豊かな体験をしてほしい、と願う看護教員へ(雑誌『看護教育』より)
書評者: 高塚 由香里 (ハートランドしぎさん看護専門学校)
 「豊かな感性」と「臨床の知」を育む看護学生にとって、経験が非常に大きな意味をもつといえます。経験はそれぞれの体験に意味づけがなされて蓄積されていくことや、体験には実感・発見・感動があることに鑑みると、学生にとってのより豊かな体験を意図的に準備することが、私たち教員には求められます。

 看護実践能力の育成のために、体験の機会を多くもち、振り返りを充実させることの必要性は常に言われており、看護教育の現場においてさまざまな体験学習の方法が活用されています。そのなかでも、臨地実習は代表的な体験学習の場であり、患者・家族・他の医療従事者の方々とのかかわりから学習を深めることのできる最も貴重な体験です。しかし、やり直しのきかない本物の体験であり、リスクを伴うことになるため、多くの学校では事前にロールプレイやシミュレーションを実施しています。私の勤務する看護学校においても、ロールプレイやシミュレーションによる演習を体験することで、学生は安全を保障された環境のなかで自身の行動のイメージができ不安の軽減につながっているようで、必要な学習方法であると実感しています。
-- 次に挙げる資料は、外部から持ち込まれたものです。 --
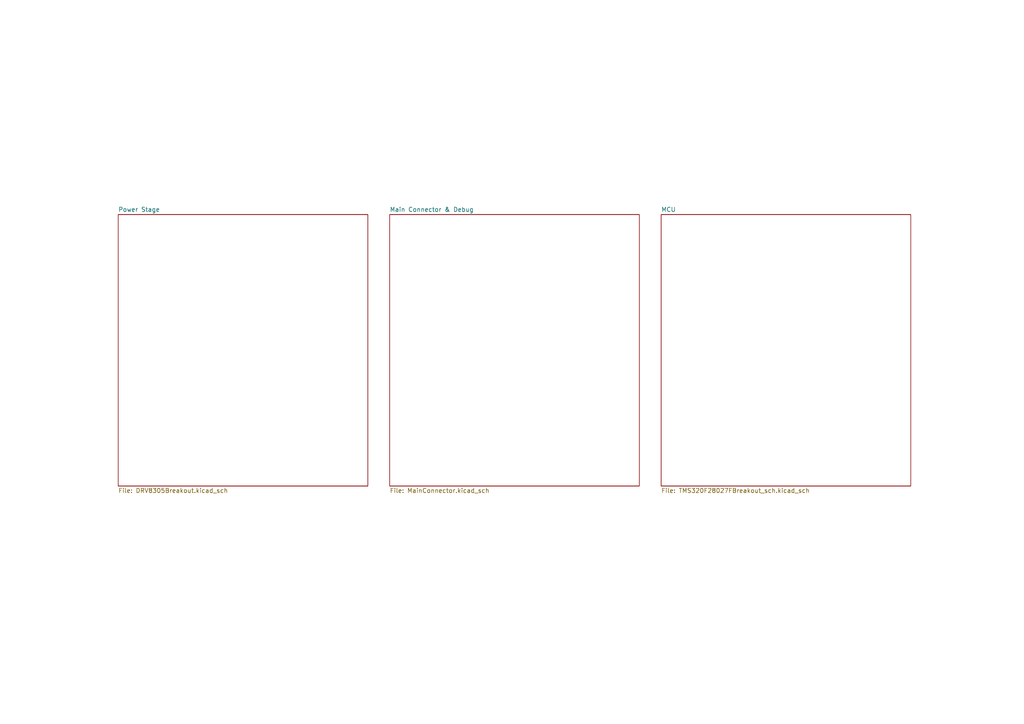
<source format=kicad_sch>
(kicad_sch
	(version 20231120)
	(generator "eeschema")
	(generator_version "8.0")
	(uuid "6c304649-7c80-4a4c-b925-07b9210ad53d")
	(paper "A4")
	(title_block
		(title "Easy BLDC")
		(date "2024-08-06")
		(rev "2.0")
		(company "Peter Buckley Engineering")
	)
	(lib_symbols)
	(sheet
		(at 113.03 62.23)
		(size 72.39 78.74)
		(fields_autoplaced yes)
		(stroke
			(width 0.1524)
			(type solid)
		)
		(fill
			(color 0 0 0 0.0000)
		)
		(uuid "22fb4715-9f33-45f1-b8d4-9537d945fe69")
		(property "Sheetname" "Main Connector & Debug"
			(at 113.03 61.5184 0)
			(effects
				(font
					(size 1.27 1.27)
				)
				(justify left bottom)
			)
		)
		(property "Sheetfile" "MainConnector.kicad_sch"
			(at 113.03 141.5546 0)
			(effects
				(font
					(size 1.27 1.27)
				)
				(justify left top)
			)
		)
		(instances
			(project "EasyBLDCV4_STSPIN32F0A"
				(path "/6c304649-7c80-4a4c-b925-07b9210ad53d"
					(page "1")
				)
			)
		)
	)
	(sheet
		(at 191.77 62.23)
		(size 72.39 78.74)
		(fields_autoplaced yes)
		(stroke
			(width 0.1524)
			(type solid)
		)
		(fill
			(color 0 0 0 0.0000)
		)
		(uuid "8049925a-2faa-4187-b86e-b6208aed2e10")
		(property "Sheetname" "MCU"
			(at 191.77 61.5184 0)
			(effects
				(font
					(size 1.27 1.27)
				)
				(justify left bottom)
			)
		)
		(property "Sheetfile" "TMS320F28027FBreakout_sch.kicad_sch"
			(at 191.77 141.5546 0)
			(effects
				(font
					(size 1.27 1.27)
				)
				(justify left top)
			)
		)
		(instances
			(project "EasyBLDCV4_STSPIN32F0A"
				(path "/6c304649-7c80-4a4c-b925-07b9210ad53d"
					(page "3")
				)
			)
		)
	)
	(sheet
		(at 34.29 62.23)
		(size 72.39 78.74)
		(fields_autoplaced yes)
		(stroke
			(width 0.1524)
			(type solid)
		)
		(fill
			(color 0 0 0 0.0000)
		)
		(uuid "8a0cf24a-00c0-47a8-b582-1a7bbe5ca078")
		(property "Sheetname" "Power Stage"
			(at 34.29 61.5184 0)
			(effects
				(font
					(size 1.27 1.27)
				)
				(justify left bottom)
			)
		)
		(property "Sheetfile" "DRV8305Breakout.kicad_sch"
			(at 34.29 141.5546 0)
			(effects
				(font
					(size 1.27 1.27)
				)
				(justify left top)
			)
		)
		(instances
			(project "EasyBLDCV4_STSPIN32F0A"
				(path "/6c304649-7c80-4a4c-b925-07b9210ad53d"
					(page "2")
				)
			)
		)
	)
	(sheet_instances
		(path "/"
			(page "1")
		)
	)
)

</source>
 本書は、第1部で体験学習の理論をふまえてその意義や特徴の理解を得て、第2部で体験学習の具体的方法を学ぶという2部構成になっています。また、付録ではロールプレイのシナリオやシミュレーションガイドなどが掲載されており、具体的な教員用実施要項があるため、授業案を作成する際の参考書としても活用できることと思います。

 第2部の体験学習の方法では、計画や振り返りについて詳しく述べられているとともに、シミュレーション、ロールプレイ、臨地実習という代表的な体験学習について実践に役立つように整理されています。さらに、第10章では「体験の場は授業に限らない」として、学生のカリキュラム外のさまざまな体験全体を広く学習の場ととらえて成長を支援する準正課教育についても示されています。「単位にかかわる授業だけを学生の学習経験ととらえるのではなく、学生のさまざまな経験全体を広く学習の場ととらえて、成長を支援するのです」という著者の考えは、自由度の少ないカリキュラムのなかにあっても、学生に広い視野をもって豊かな体験をさせたいという思いが伝わってきました。私自身も、学校行事やボランティア活動などの学生のあらゆる体験が看護師になるうえで貴重であると確信していますので、とても共感しながら読み進めることができました。

 「未来の看護を担う看護学生に豊かな体験をしてほしい」と願い、その方法を模索している看護教員の皆さまにぜひ読んでいただきたい1冊です。